DURANTE LA REALIZACIÓN de la primera evaluación que se hizo a los maestros en Sonora se le pidió apoyo, por ser un asunto federal, al dirigente de la sección 28 del SNTE. Se trataba de coordinar esfuerzos para llevar a buen fin el objetivo y no apoyó.
Por angas o mangas no apoyó y la evaluación se tornó conflictiva. De allí incluso que corrieran al entonces delegado de la SEP en Sonora, Luis Alonso Merino.
La llegada de Javier a la dirección de dicha sección tuvo que ver con su amistad con el hijo del dirigente nacional, Juan Díaz de la Torre pues se descartaron a seis cuadros básicos para que él llegara.
Sin conocimiento algunos sobre cómo se manejan estos bissnes dela política empezó a cometer errores y a tratar de taparlos mal informando al jefe principal con falta de apoyo por parte de la gobernadora Claudia Pavlovich.
Cuando el dirigente nacional del SNTE llegó a Sonora para estar atentos al cambio de estafeta en la sección 54 se reunió con la gobernadora para reclamarle la falta de apoyo al magisterio sindical. La gobernadora le mostró la errónea percepción que tenía señalando la colocación de 36 personas del sindicato en diferentes áreas de su gobierno a niveles de dirección.
Juan Díaz de la Torre se dio cuenta de que lo chamaquearon, que estaba mal informado por parte de Javier Duarte. Pero el asunto no terminó allí. Una vez que nombraron a Raymundo Lagarda Borbón como dirigente de la sección 54 del SNTE ocurrió que ese importante bastión magisterial sufrió un encierro, una quietud muy propia de la personalidad del nuevo dirigente quien se caracteriza por una excesiva seriedad por su carácter introvertido.

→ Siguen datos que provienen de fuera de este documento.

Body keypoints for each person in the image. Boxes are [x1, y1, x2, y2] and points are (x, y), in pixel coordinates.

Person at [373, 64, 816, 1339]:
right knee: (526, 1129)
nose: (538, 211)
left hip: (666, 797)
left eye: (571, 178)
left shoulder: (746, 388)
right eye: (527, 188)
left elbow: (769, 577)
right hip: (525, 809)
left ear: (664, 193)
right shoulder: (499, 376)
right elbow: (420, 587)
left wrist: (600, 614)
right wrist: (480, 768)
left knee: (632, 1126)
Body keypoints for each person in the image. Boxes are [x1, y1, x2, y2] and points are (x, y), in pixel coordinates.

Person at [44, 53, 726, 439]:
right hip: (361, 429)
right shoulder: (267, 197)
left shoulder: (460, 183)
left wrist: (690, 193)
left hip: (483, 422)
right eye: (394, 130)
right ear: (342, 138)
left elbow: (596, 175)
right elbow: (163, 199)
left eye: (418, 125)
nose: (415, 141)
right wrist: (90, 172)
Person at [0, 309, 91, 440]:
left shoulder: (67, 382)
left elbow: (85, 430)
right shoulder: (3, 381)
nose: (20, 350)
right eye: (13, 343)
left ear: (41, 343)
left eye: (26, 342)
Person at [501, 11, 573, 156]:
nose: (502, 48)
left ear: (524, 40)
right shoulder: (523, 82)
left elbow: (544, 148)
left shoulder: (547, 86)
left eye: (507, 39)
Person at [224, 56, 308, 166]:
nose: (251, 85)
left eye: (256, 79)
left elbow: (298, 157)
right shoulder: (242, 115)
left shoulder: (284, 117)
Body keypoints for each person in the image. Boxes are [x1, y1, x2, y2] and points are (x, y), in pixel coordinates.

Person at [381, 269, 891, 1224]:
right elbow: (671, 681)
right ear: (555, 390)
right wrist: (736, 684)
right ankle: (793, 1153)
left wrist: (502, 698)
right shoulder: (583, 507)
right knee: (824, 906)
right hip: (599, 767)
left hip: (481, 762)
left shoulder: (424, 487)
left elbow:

Lo que ocurre hoy, con dirigentes sin capacidad de manejo político, viene a subrayar la violencia que se vive en las escuelas por la CNTE-Morena-PAN.
Y aun y cuando es un problema federal, el hecho es que las autoridades educativas sonorenses no pueden permitirse el lujo de que les cierren escuelas y les dejen chamacos sin clases. En los múltiples videos que se han mostrado se observan manifestaciones donde aparecen niños, unos cuantos padres de familia y uno o dos maestros que toman el destino de la escuela pues no se observa a ningún otro profesor del SNTE, vaya, ni al director del plantel, hacer un llamado a los padres de familia a que regresen a clases.
Todo indica que les dijeron “no se metan” y así lo han hecho dejando todo el paquete al Estado que en su limitación no le queda de otra que utilizar la fuerza –los elementos de la PEI no se caracterizan por implementar estrategias de relaciones públicas, precisamente–, y así les ha ido con críticas de todo tipo, pero sobre todo, por ser los malos de la película. Es decir, los 43 maestros que no presentaron la evaluación y quienes mueven la cuna detrás de ellos van ganando el combate en redes sociales.
El hecho es, ¿si únicamente son 43 los maestros del problema de 40 mil profesores, donde están el resto que se supone que se ven afectados también en sus derechos al no poder trabajar?, ¿acaso no es una incongruencia?
Pienso que los dirigentes de las secciones no solicitan a sus agremiados que defiendan sus instalaciones de trabajo porque simplemente no saben operar lo cual los convierte en cómplices de un movimiento subversivo que pocos desean.
La actitud de ambos aduciendo inclusive que hasta pudieran ser ellos el origen de posible violencia extrema que bien pudiera acarrear víctimas que servirían de banderas a los profesores reprobados, es una posición cómoda, timorata, inútil.
¿Dónde están las manifestaciones multitudinarias que fácilmente pueden organizar ambos sindicatos solicitando su derecho al trabajo en armonía y con tranquilidad laboral?, ¿por qué hasta ahora no han manifestado su posición en estos eventos que poco a poco van agarrando vuelo?
¿O pensarán sinceramente que no les compete a ellos el problema de la intranquilidad en las aulas?, ¿o peor aún, estarán en contra de la Reforma Educativa y nadan de muertitos ante un hecho que ya está en la ley y que no defendieron en su momento demostrando su posición al respecto?
¿Y qué tanta culpa tiene Juan de la Torres Díaz ante la pasividad de sus dirigentes sonorenses?
Si ellos no son capaces de actuar en pos de la tranquilidad en las aulas de Sonora, pues ni hablar lector, alguien tiene que hacerlo y lo está haciendo el Estado con sus tácticas gorilescas, pero no les queda de otra.
EN FIN, por hoy es todo, el lunes le seguimos si Dios quiere.